Month: December 2018

Background Briefing: December 30, 2018

 

Did Cohen Meet Russians in Prague in 2016?

We begin with the two latest stories of evidence emerging revealing possible collusion between the Trump campaign and Russia with McClatchy reporting that cell signals off a cell tower in Prague place the mobile phone of Trump’s “fixer” Michael Cohen near Prague in late August early September of 2016. The other story from an investigation by TIME reveals that Victor Boyakin, a former military intelligence officer working for the Russian oligarch Oleg Deripaska, pressured Trump’s former campaign manager Paul Manafort over debts he owed but when approached by Robert Mueller’s investigators told the Special Counsel’s team to “go dig a ditch”. Scott Horton, a professor at Columbia Law School and a contributing editor at Harper’s in legal affairs and national security joins us to discuss the disconnect between Cohen denying that he went to Prague on Trump’s behalf to meet with Russians at the height of the presidential campaign as alleged in the Steele dossier, and the fact that Cohen spent 70 hours providing evidence to Mueller and recently tweeted that “Mueller knows all”. We will also look into the likelihood that Deripaska, a Russian oligarch close to Putin, got Manafort hooked on his money then after Manafort had squandered $20 million of it on luxury items, Derispaska had Boyakin lean on the greedy American for access and favors once Manafort had become Trump’s campaign manager.

 

The Criminalization of Russia’s Intelligence Services

Then we look further into the intelligence aspects of the cell phone evidence of Cohen’s possible presence in the Czech Republic indicating that yet more of the Steele dossier could be verified, and speak with a former CIA operations officer Robert Baer who was hired by the U.N. tribunal investigating the assassination of Lebanon’s president and used cellphone meta data to track down the Hezbollah assassins operating with Iran.

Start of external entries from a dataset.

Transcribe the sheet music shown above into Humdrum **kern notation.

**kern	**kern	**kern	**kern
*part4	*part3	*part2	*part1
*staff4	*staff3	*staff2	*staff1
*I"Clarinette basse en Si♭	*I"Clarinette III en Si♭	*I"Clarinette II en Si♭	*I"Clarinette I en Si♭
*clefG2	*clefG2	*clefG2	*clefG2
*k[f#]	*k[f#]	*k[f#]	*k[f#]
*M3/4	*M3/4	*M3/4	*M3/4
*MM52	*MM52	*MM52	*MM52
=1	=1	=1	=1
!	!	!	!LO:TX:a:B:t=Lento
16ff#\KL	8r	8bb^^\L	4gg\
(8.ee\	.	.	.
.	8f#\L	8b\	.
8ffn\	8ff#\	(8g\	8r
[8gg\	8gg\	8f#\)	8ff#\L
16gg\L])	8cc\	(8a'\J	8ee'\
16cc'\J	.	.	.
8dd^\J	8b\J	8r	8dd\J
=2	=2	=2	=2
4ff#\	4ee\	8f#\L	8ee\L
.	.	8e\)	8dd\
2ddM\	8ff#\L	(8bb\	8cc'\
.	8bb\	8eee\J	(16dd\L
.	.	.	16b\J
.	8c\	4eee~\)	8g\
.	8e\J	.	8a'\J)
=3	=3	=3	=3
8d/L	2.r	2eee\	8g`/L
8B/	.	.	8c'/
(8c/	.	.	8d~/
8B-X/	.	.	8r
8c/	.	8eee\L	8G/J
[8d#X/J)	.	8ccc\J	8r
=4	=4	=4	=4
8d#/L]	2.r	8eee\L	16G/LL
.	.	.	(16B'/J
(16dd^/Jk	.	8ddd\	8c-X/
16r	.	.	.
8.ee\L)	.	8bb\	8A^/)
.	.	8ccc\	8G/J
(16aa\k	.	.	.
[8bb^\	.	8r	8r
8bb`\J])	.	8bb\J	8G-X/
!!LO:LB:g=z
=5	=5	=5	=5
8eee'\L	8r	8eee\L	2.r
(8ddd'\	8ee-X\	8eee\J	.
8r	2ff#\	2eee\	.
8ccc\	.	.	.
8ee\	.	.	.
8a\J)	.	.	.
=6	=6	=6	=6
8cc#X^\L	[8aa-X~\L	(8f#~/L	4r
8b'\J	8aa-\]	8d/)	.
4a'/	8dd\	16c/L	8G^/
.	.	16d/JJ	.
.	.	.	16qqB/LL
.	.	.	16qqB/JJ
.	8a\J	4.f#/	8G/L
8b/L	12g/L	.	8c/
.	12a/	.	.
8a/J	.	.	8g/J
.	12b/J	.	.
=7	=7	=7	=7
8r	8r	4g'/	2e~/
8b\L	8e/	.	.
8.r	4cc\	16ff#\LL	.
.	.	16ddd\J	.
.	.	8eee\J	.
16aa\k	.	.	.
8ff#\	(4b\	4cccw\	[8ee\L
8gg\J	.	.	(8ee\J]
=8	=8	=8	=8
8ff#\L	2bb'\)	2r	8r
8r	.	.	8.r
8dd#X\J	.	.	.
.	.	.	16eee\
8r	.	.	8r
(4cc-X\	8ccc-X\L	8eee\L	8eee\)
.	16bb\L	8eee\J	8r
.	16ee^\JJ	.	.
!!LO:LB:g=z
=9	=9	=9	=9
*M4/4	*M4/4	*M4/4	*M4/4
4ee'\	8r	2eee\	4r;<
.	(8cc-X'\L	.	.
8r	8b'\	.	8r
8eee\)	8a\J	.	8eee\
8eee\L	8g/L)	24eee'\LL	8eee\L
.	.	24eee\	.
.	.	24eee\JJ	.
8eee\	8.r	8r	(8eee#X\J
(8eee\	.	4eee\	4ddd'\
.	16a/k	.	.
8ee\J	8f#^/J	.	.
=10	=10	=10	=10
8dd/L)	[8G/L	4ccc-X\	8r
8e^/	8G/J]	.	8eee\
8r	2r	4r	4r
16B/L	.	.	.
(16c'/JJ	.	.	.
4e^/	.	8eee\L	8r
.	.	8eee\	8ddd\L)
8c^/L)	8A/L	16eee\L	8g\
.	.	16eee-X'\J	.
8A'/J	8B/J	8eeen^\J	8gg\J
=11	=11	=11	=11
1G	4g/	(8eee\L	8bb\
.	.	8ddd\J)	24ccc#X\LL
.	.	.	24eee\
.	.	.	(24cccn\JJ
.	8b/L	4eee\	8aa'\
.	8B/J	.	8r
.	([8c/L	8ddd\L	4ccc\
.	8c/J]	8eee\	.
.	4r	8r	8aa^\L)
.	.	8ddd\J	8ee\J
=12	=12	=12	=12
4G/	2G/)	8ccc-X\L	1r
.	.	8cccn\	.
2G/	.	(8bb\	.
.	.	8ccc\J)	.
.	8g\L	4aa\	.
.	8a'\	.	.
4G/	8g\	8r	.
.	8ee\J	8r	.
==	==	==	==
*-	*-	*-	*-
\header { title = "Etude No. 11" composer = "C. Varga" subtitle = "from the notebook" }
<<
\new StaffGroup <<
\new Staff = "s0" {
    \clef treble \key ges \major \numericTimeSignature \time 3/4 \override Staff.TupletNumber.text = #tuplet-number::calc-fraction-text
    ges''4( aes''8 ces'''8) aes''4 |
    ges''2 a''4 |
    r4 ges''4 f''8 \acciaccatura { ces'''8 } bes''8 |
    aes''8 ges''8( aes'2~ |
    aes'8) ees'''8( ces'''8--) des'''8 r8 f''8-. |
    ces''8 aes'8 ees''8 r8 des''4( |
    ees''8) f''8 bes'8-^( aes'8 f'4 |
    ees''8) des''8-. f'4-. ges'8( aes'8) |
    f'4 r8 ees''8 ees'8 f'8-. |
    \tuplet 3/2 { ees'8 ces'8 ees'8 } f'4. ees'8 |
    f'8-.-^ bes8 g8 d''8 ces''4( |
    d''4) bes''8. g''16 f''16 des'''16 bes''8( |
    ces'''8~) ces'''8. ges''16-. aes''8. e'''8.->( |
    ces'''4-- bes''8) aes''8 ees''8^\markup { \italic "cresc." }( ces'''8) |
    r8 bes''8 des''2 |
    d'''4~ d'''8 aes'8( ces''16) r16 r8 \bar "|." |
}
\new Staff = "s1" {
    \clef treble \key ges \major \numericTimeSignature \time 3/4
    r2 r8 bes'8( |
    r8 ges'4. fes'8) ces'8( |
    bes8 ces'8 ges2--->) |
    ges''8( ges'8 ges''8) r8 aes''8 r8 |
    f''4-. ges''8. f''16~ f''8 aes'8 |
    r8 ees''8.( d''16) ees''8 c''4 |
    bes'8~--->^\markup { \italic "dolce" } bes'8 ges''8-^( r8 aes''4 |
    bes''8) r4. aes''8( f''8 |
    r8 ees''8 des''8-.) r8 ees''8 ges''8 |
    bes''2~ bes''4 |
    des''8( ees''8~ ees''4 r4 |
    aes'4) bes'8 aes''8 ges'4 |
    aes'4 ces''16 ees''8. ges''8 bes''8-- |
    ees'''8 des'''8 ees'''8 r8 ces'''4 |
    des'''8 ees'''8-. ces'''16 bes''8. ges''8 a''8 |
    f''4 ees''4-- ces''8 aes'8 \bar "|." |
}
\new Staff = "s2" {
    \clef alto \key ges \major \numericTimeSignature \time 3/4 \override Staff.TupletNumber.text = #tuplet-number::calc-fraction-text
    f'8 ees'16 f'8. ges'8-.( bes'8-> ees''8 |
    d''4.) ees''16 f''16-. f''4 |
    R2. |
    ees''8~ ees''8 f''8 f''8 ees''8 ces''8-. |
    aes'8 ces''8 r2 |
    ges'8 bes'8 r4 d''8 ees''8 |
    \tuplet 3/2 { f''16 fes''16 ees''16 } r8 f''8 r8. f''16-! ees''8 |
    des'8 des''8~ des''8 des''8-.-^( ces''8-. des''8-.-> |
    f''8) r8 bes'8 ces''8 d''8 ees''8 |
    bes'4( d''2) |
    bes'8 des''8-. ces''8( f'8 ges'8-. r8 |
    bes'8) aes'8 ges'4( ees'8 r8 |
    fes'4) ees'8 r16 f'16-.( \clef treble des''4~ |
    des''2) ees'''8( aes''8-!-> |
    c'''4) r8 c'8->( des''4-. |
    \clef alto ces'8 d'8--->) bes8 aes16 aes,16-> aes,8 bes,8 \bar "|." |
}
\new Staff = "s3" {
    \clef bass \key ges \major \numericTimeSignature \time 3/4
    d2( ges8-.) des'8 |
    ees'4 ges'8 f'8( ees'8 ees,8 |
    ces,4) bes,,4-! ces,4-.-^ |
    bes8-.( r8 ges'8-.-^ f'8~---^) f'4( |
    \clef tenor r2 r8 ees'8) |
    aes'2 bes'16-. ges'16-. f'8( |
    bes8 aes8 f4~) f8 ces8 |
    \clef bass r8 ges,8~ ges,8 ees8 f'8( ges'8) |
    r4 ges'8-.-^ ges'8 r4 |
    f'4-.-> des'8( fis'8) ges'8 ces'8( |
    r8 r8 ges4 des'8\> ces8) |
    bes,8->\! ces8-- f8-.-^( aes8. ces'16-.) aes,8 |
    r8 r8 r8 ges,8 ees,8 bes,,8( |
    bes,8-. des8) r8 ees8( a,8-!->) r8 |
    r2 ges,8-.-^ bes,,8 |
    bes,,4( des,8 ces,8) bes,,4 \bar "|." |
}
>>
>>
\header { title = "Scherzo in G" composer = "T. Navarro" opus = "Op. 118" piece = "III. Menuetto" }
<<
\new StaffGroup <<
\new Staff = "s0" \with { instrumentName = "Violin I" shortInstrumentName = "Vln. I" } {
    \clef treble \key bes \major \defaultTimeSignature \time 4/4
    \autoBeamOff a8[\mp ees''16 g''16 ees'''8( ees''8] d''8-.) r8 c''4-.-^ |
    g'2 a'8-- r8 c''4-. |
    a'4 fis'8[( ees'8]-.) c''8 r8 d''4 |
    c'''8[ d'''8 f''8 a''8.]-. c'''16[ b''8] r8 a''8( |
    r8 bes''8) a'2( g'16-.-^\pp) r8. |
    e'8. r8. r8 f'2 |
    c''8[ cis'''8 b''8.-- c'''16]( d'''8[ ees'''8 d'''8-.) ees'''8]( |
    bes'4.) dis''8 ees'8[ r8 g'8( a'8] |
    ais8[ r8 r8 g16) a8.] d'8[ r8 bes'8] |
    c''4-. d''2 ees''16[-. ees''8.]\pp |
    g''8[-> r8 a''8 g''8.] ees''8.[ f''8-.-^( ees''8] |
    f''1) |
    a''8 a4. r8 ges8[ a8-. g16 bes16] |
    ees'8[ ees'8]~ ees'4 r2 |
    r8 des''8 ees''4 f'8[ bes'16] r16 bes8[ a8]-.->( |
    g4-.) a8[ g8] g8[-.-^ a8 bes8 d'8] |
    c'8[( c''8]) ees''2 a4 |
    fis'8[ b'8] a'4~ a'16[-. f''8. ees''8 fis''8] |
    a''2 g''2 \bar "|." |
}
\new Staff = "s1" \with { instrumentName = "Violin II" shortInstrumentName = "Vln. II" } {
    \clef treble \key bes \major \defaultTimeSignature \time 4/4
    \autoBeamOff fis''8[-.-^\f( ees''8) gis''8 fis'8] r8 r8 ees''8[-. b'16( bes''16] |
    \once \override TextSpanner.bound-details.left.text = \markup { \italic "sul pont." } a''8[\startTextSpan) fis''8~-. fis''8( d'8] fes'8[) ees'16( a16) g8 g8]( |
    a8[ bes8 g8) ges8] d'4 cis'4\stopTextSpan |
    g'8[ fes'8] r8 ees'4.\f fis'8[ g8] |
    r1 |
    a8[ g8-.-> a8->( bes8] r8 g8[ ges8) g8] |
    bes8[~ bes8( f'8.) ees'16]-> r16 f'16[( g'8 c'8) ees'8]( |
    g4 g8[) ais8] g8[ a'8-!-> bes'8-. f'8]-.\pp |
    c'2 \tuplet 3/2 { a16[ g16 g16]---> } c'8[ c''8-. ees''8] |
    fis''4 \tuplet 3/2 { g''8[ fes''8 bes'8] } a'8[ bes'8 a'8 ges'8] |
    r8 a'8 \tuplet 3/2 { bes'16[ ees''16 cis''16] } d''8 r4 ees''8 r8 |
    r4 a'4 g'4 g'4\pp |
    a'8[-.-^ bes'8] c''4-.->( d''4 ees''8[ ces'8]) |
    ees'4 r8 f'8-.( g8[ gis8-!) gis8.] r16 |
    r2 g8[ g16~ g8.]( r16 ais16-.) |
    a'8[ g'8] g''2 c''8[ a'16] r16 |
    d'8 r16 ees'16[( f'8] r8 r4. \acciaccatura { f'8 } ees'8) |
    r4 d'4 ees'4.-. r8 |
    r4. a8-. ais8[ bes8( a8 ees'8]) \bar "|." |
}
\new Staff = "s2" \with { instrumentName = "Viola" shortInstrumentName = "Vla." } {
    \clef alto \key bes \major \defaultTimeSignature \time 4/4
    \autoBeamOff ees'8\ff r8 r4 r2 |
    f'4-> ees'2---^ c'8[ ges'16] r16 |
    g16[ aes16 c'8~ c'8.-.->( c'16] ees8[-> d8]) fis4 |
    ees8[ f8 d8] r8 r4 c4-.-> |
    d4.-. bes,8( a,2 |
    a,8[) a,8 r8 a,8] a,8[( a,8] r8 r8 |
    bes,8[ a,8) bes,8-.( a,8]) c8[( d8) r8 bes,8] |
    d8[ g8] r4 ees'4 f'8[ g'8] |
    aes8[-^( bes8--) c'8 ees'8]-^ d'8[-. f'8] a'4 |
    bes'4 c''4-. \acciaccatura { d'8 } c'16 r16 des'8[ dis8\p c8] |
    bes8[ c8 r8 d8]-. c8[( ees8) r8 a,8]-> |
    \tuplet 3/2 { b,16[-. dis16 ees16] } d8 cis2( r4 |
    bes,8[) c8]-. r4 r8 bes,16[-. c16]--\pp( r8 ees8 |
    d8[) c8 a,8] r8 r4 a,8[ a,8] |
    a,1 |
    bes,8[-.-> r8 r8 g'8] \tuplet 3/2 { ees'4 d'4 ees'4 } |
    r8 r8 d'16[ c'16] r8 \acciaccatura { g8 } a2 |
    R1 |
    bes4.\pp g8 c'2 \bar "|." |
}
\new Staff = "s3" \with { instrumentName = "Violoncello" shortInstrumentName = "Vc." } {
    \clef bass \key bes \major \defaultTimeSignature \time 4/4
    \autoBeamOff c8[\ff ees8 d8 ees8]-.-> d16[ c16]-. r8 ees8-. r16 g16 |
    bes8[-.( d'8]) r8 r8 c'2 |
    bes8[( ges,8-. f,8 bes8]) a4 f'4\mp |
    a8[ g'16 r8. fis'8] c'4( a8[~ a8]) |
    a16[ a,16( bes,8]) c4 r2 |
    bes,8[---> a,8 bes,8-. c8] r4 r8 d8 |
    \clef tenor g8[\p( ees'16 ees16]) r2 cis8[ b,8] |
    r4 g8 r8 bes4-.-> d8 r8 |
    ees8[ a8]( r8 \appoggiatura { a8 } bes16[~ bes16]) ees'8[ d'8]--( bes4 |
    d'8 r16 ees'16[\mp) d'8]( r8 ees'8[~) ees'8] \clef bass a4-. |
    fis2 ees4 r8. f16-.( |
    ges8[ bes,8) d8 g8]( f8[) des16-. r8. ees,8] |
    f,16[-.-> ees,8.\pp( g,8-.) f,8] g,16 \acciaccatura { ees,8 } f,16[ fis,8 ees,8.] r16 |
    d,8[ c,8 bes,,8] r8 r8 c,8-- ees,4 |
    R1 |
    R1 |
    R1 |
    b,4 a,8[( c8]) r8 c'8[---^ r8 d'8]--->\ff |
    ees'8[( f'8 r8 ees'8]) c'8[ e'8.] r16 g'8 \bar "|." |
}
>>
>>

We look into whether the Russians abandoned tradecraft in conspiring with amateurs from the Trump campaign because Putin likes to have it both ways as he did with the assassinations of Russian dissidents in the U.K., he has plausible deniability while at the same time signaling he approves of what happened.

 

Trump’s Politicization of the US Military

Then having already politicized the judiciary, we examine Trump’s latest efforts to politicize one of the few American institutions left that try to stay above and away from politics, the U.S. military. Patrick Mondaca, an instructor at the John Jay School of Criminal Justice at the City University of New York who served in the U.S. Army in Baghdad, Iraq in 2003, joins us to discuss his article at CNN “Trump is a fair-weather friend to the troops”. We will assess whether in turning a Christmas visit to troops in Iraq and Germany into campaign rallies at which Trump lied about giving the men and women in uniform a big pay raise, the Commander-in-Chief crossed a red line.